Author defends book on Obama, 2008 economic crisis

ByABC News
September 20, 2011, 10:53 PM

WASHINGTON -- The author of a critical book on President Obama and his economic team is taking some heat himself.

Obama officials say that errors and questionable quotes undermine author Ron Suskind's claims of a dysfunctional White House; Suskind says the administration is reacting the way most institutions do "when the curtain is pulled back."

"They're trying to throw up as much dust and doubt as they possibly can," Suskind said in a phone interview.

Suskind's Confidence Men: Wall Street, Washington, and the Education of a President, which appeared in bookstores Tuesday, tells the twinned stories of the 2008 financial collapse and the concurrent political rise of Barack Obama.

After reaching the White House, Obama finds it hard to make actual policy, the book says, largely because of economic aides who fought with each other and sometimes ignored the president. Treasury Secretary Timothy Geithner, for example, is accused of "slow walking" an Obama order to wind down the large bank Citigroup.

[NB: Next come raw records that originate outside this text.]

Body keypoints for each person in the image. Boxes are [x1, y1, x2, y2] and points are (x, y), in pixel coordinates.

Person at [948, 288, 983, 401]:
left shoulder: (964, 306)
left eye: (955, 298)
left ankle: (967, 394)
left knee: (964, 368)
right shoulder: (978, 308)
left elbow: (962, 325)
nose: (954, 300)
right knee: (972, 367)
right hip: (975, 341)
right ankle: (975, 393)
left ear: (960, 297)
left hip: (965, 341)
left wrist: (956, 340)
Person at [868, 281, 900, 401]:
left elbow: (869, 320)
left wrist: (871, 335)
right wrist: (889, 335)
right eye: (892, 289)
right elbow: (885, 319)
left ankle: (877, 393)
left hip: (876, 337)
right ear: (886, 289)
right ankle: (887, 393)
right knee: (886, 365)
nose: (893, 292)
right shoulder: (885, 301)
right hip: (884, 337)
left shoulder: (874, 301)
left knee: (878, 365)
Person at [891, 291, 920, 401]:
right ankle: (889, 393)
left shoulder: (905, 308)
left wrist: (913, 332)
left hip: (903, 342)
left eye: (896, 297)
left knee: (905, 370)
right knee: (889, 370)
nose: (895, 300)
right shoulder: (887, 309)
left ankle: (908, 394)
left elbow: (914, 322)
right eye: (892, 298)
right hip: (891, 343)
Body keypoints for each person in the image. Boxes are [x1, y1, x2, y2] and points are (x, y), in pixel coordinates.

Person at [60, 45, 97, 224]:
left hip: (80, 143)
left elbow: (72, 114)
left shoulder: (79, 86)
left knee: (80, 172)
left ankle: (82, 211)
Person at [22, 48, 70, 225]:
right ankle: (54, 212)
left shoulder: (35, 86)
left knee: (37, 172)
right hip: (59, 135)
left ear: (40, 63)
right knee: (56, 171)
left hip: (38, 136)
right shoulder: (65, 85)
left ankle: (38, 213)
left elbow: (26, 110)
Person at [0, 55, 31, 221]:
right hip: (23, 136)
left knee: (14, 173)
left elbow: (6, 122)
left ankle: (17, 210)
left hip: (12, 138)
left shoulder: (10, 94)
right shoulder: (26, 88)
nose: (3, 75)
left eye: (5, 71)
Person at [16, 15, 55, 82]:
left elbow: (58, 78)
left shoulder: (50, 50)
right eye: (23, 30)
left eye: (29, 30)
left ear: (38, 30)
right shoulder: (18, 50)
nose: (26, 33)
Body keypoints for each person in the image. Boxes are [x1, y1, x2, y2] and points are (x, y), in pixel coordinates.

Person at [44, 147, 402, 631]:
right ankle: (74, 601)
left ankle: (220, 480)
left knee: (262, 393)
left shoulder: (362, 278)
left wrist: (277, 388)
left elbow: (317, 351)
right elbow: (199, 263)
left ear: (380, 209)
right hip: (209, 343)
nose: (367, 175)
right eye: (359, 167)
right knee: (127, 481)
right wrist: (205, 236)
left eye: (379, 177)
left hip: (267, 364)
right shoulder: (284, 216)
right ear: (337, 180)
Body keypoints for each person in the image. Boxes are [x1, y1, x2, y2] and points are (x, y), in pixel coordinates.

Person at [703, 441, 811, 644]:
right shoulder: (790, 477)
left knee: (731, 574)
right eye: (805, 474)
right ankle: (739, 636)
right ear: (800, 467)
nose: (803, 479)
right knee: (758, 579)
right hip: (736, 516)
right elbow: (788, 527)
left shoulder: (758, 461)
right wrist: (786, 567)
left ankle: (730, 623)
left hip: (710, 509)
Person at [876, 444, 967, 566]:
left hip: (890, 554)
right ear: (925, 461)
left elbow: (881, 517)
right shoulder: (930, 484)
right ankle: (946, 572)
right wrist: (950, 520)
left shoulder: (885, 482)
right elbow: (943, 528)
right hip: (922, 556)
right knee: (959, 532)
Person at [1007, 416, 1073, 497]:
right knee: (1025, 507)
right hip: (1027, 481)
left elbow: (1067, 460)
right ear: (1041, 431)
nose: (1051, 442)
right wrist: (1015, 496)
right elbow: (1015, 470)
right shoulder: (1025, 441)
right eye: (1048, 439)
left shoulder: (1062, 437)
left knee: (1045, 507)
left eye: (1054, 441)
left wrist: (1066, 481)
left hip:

Geithner denied it, both in the book and in recent statements. The Treasury secretary — the only member of Obama's original economic team still working in the administration — said he has not read the book, but challenged its basic thesis.

One of the disputes over quotes centers on another book claim: That women who worked for Obama during his first year in the White House were frozen out of meetings and generally ignored.

In the book, former communications director Anita Dunn is quoted as saying that, in looking back, "this place would be in court for a hostile workplace … Because it actually fit all of the classic legal requirements for a genuinely hostile workplace to women."

Dunn has said the quote is out of context.

The Washington Post, granted access to a tape of a Suskind interview with Dunn, reported that Dunn was citing a conversation she once had with White House adviser Valerie Jarrett: "I remember once I told Valerie that, I said if it weren't for the president, this place would be in court for a hostile workplace, because it actually fit all of the classic legal requirements for a genuinely hostile workplace to women."

Asked in the phone interview why he left out the phrase "if it weren't for the president," Suskind said he went back to all of his sources before publication and discussed their interview comments. Dunn's quote in the book is "exactly as we had discussed," Suskind said.

Suskind wrote three books on the George W. Bush administration, all of which drew similar criticisms from that White House.

In his current work, Suskind wrote that he conducted 746 hours of interviews with 200 people, including Obama.

Confidence Men does have its share of errors. David Axelrod is identified as Obama's 2008 campaign manager; that title actually belonged to David Plouffe. White House communications director Dan Pfeiffer, has never been a deputy press secretary, as Suskind identifies him.

The book says that the unemployment rate in June 2009 was 8%; it was actually 9.5%.

Suskind said "typos" and other errors happen in a 500-plus-page book, and will be corrected in future printings. "There are no significant errors in this book," he said.